Mar 12, 2014

Muppets Most Wanted [U]

Dir: James Bobin
Sequels are a strange sort of contract between a filmmaker and an audience.  One party promises to deliver something like what the other party previously enjoyed, but without making it so similar that the audience feels that they have been short changed.  On the face of it, Muppets Most Wanted delivers to the letter on this contract, but the ways in which it departs from 2012's wonderful The Muppets are likely to be disappointing, especially for an adult audience.

The Muppets often take on familiar film structures and give them their own distinctive spin, last time it was the old canard of getting the band back together/putting on a show, this time it's the caper movie. The film revolves around a case of mistaken identity; when 'the world's most dangerous frog', Constantine, escapes from a Siberian gulag his uncanny resemblance to Kermit allows him to take Kermit's place at the head of The Muppet Show, using it as a front for a series of heists, while Kermit is recaptured by Nadia (Tina Fey) and thrown into the gulag.

The film resumes directly after the final shot of The Muppets (complete with obvious body doubles for Jason Segel and Amy Adams), segueing into a song about the idea of doing a sequel.  This is one of the film's best numbers, suggesting some amusing ideas including one priceless spoof that is the best gag in the whole film.  Soon after, the gang are won over by Dominic Badguy (groan), played by Ricky Gervais (GROAN), who offers to promote their tour and we're off on the caper.

The great thing about The Muppets was that it set the emotional stakes high.  Remember that scene where we find Fozzie in his Las Vegas 'dressing room', or Pictures In My Head?  Those moments, along with many others, were funny, but they combined the laughs with a deep emotional resonance that connected with the audience's relationship to these characters, who many of them have been watching all their lives.  This depth is absent from Muppets Most Wanted.  A few scenes about Miss Piggy's desire to marry Kermit attempt to find something like this level of connection, but with Kermit off in his own story it just doesn't stick.

Alongside its pathos and emotion, The Muppets was bust a gut funny, and that's another area in which Muppets Most Wanted simply doesn't bear up to its predecessor.  There are some funny moments, but the film leans too heavily on cameos, many of which clunk, and for the most part is only mildly funny.  Ricky Gervais is more tolerable than usual as Dominic, but there's still a sense of smugness about him, and I simply don't find him amusing (though the fact that his funniest line comes when he's introduced is unhelpful).  Tina Fey works hard and has a solid enough comedy Russian accent.  She seems to be dubbed for her big song, which is fine, but seems a missed opportunity for some good jokes.  Fey gets much of the funniest stuff in the film as an outwardly cruel gulag boss, mining laughs from the affection she sometimes has for the prisoners (all played by cameoing stars, including one who gets a very funny namecheck).

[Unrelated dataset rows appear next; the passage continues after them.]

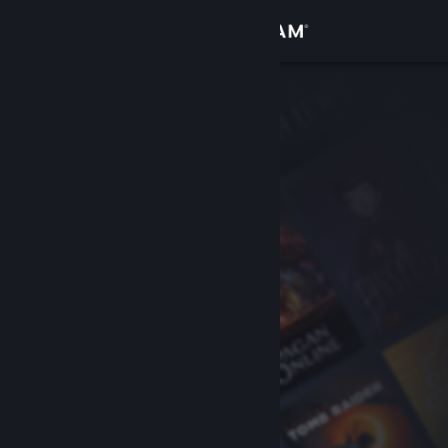
เข้าสู่ระบบ
ร้านค้า
ชุมชน
เกี่ยวกับ
ฝ่ายสนับสนุน
เปลี่ยนภาษา
รับแอป Steam แบบพกพา
ชมเว็บไซต์สำหรับเดสก์ท็อป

The gulag scenes are easily the film's best, not least because they reunite us with Kermit, whose almost total absence from the main storyline just feels strange and makes this feel much less of a Muppet movie.  This side of the film also provides it with a little of the 'let's put on a show' stuff that the Muppets do best.  The caper movie falls down for the simple reason that it just isn't that much fun.  Ty Burrell does his best Jean Dujardin as an Interpol cop paired with Sam Eagle's CIA agent (their joke about badges goes on far too long), but Gervais and Constantine make for anemic villains and the jokes just aren't that inventive.  At two hours or so the movie drags, with the so-so songs (I couldn't hum you any of them bar 'We're Doing A Sequel') and  sometimes flat gags making it wheeze its way to the finish line.  It's perhaps more kid oriented than the previous film, but it's not as if the adult skew of some of the jokes and the emotion of The Muppets (or Frozen, for that matter) left the kids in the audiences I saw it with behind.  By contrast, Muppets Most Wanted often felt like it was leaving the adult audience behind, whether on purpose or by accident.

Ultimately the biggest issue with Muppets Most Wanted is that as I sit here and write this I find myself thinking back on gags and songs and moments not from it but from The Muppets.  That film has lasted in my memory, this one vanished within moments of the credits rolling.